## Begin Input data

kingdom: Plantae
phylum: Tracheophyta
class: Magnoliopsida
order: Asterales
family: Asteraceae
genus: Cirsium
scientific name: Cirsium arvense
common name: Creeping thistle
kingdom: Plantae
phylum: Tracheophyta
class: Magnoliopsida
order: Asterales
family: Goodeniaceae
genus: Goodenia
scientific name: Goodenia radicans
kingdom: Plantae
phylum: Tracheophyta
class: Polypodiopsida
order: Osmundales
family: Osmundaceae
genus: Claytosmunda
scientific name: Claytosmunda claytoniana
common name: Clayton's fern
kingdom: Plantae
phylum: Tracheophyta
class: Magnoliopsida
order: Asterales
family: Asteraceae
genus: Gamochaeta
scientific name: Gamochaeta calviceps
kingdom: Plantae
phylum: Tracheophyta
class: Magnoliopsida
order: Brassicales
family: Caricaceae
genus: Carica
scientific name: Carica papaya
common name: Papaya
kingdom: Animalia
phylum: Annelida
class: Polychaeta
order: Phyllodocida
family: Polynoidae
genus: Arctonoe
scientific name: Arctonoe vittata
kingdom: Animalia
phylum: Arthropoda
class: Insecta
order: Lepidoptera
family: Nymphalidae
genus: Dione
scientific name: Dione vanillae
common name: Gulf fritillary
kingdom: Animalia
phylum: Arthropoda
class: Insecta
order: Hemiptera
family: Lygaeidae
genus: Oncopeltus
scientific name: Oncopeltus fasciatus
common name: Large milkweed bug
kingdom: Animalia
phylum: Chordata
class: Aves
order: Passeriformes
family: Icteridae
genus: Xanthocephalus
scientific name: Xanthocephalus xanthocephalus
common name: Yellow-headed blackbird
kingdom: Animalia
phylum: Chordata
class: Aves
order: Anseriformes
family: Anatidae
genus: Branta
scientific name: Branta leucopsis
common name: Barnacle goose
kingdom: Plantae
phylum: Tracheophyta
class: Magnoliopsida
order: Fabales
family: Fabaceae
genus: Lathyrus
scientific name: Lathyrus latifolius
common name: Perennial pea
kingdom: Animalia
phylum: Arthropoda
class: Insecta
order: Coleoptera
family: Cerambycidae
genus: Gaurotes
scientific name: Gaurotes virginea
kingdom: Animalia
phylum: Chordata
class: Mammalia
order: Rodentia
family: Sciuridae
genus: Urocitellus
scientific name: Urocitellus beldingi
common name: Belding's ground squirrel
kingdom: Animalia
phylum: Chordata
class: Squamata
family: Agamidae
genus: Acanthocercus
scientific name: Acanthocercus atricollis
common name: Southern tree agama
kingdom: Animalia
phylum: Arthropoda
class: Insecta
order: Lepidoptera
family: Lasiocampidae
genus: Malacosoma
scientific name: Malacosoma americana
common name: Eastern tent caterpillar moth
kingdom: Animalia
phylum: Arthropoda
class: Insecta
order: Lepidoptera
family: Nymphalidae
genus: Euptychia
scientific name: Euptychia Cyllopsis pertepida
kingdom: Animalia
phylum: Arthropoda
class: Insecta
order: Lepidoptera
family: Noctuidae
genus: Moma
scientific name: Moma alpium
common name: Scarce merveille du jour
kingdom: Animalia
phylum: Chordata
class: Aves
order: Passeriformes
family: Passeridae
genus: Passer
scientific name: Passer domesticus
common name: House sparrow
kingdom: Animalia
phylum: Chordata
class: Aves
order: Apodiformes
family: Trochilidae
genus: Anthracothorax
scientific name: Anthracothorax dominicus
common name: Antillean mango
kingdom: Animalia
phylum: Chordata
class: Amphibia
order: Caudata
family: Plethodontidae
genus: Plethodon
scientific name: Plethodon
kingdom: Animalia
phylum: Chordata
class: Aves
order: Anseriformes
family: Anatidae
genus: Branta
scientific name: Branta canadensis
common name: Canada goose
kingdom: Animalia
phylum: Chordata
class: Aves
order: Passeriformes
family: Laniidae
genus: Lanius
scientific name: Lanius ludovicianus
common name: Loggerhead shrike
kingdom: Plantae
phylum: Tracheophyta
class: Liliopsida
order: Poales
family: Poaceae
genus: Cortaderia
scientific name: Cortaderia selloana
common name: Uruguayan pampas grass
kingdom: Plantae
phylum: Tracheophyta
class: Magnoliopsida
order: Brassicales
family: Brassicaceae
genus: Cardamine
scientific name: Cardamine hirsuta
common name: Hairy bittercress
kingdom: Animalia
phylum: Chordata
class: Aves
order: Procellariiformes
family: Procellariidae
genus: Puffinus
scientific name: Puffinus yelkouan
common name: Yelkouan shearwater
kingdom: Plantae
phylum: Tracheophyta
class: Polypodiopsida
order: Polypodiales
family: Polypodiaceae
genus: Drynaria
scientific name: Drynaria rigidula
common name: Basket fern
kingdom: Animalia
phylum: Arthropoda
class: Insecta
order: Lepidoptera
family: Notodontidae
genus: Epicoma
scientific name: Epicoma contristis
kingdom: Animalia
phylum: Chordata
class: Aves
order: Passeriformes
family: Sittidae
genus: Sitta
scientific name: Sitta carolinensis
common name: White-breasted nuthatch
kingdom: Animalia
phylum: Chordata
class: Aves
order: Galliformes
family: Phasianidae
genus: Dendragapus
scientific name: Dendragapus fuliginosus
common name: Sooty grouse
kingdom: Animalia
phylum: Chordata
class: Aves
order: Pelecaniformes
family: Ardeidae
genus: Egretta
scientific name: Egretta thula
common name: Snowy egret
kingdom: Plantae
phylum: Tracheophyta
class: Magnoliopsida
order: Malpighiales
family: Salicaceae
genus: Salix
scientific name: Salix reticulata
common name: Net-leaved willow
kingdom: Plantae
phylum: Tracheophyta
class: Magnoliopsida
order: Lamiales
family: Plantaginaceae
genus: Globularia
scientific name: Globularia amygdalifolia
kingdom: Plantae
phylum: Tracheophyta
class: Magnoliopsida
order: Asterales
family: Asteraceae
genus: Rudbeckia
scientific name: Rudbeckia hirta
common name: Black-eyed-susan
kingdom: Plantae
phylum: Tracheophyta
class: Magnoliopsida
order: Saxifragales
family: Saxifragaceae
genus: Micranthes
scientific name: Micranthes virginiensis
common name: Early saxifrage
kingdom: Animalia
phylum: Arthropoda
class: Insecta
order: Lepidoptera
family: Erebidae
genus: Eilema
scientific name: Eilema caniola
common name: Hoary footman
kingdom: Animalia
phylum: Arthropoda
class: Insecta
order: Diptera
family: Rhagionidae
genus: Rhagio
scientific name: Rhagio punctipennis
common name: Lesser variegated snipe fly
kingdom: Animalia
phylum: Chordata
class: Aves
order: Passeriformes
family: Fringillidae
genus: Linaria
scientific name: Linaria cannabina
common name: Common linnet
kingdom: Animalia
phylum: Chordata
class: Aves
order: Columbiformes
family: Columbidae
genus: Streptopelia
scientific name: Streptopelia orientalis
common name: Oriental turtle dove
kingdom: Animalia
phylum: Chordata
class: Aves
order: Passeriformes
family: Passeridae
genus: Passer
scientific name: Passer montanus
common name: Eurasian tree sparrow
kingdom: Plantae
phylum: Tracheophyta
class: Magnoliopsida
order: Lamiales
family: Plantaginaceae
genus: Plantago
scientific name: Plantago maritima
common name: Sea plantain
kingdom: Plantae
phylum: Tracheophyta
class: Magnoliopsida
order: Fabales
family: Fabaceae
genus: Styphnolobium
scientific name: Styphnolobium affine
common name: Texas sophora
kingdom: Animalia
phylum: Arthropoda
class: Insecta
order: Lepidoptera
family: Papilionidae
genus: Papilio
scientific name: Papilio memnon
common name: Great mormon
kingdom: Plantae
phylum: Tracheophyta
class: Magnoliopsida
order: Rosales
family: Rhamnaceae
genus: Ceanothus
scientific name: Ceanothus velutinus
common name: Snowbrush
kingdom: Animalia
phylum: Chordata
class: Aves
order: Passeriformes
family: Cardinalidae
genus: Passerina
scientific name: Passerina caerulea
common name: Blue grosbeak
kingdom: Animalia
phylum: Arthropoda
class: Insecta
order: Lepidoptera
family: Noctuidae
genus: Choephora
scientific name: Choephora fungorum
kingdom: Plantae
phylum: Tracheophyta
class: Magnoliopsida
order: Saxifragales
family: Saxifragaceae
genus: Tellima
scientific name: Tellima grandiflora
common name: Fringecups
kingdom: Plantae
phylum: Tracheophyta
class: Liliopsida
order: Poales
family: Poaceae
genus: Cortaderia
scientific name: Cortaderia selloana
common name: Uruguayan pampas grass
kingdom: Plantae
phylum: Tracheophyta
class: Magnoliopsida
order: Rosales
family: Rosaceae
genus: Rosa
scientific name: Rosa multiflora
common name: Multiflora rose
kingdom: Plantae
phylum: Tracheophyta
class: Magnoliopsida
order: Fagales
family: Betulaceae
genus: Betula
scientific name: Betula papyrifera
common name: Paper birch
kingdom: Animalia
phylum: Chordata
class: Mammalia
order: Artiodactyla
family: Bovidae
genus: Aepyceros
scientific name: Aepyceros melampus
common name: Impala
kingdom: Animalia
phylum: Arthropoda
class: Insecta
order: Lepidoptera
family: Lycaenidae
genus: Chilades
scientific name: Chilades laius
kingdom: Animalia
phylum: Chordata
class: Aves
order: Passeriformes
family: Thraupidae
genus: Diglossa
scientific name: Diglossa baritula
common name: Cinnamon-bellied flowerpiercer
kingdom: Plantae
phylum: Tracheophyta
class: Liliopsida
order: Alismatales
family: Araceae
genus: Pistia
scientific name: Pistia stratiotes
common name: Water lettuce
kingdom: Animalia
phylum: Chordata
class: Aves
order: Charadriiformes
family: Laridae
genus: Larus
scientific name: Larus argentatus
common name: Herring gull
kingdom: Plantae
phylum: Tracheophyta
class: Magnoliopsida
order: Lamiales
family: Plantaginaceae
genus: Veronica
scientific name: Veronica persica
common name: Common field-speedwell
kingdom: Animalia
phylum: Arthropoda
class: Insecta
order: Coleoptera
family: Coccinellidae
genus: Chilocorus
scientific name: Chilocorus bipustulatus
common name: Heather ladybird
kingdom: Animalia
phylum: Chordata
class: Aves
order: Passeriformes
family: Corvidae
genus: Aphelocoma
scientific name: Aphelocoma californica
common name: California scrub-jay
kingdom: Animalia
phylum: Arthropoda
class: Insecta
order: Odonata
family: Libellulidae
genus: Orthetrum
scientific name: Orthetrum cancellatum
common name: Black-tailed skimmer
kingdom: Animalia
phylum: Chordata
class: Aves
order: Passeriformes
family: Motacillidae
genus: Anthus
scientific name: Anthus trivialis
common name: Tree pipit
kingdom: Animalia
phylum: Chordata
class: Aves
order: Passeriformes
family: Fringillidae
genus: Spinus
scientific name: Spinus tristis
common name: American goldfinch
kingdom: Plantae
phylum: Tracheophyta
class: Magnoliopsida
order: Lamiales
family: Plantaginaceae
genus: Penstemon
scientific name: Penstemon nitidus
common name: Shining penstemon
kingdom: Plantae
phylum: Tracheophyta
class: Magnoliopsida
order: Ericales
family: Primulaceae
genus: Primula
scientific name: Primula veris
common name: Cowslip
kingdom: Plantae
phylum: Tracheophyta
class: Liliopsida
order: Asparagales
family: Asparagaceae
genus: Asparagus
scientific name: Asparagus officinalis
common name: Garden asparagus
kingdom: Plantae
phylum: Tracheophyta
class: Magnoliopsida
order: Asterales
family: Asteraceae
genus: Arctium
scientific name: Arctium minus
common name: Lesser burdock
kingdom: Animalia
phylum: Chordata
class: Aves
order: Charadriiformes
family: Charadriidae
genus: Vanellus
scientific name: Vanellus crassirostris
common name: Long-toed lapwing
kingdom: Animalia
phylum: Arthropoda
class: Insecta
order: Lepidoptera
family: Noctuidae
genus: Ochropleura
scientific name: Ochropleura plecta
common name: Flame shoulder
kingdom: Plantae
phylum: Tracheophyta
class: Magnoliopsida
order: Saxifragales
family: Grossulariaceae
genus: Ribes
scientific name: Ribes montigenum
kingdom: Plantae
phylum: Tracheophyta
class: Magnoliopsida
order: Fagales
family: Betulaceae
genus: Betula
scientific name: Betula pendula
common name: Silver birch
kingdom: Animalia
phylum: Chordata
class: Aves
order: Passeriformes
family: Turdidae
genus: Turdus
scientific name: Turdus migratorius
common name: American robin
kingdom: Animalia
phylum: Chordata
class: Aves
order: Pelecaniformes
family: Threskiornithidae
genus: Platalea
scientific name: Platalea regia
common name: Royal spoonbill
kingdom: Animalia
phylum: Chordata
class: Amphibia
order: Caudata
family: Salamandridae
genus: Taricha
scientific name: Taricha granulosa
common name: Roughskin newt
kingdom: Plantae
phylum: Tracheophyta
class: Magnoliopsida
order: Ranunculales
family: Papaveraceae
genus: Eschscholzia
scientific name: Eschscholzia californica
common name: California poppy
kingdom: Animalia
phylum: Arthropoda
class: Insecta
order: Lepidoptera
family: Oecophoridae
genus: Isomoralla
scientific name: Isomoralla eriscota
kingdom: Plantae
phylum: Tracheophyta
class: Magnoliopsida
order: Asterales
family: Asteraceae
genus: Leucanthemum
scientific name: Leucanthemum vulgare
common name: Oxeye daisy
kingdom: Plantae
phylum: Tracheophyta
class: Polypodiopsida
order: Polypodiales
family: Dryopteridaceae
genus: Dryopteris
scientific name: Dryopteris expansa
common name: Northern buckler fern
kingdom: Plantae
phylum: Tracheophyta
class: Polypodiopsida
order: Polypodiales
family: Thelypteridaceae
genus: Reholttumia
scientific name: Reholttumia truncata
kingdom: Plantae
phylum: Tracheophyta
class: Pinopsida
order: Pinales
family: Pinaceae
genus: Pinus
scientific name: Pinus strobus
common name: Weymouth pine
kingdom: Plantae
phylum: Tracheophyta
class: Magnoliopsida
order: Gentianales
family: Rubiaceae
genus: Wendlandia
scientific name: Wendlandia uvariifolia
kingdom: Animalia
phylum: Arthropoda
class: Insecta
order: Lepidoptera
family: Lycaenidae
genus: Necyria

## End Input data

• _Given request_
Copy the records verbatim from the line with "common name: Great mormon" to the line with "common name: Fringecups", including both of those lines.

• _Exercise result_
common name: Great mormon
kingdom: Plantae
phylum: Tracheophyta
class: Magnoliopsida
order: Rosales
family: Rhamnaceae
genus: Ceanothus
scientific name: Ceanothus velutinus
common name: Snowbrush
kingdom: Animalia
phylum: Chordata
class: Aves
order: Passeriformes
family: Cardinalidae
genus: Passerina
scientific name: Passerina caerulea
common name: Blue grosbeak
kingdom: Animalia
phylum: Arthropoda
class: Insecta
order: Lepidoptera
family: Noctuidae
genus: Choephora
scientific name: Choephora fungorum
kingdom: Plantae
phylum: Tracheophyta
class: Magnoliopsida
order: Saxifragales
family: Saxifragaceae
genus: Tellima
scientific name: Tellima grandiflora
common name: Fringecups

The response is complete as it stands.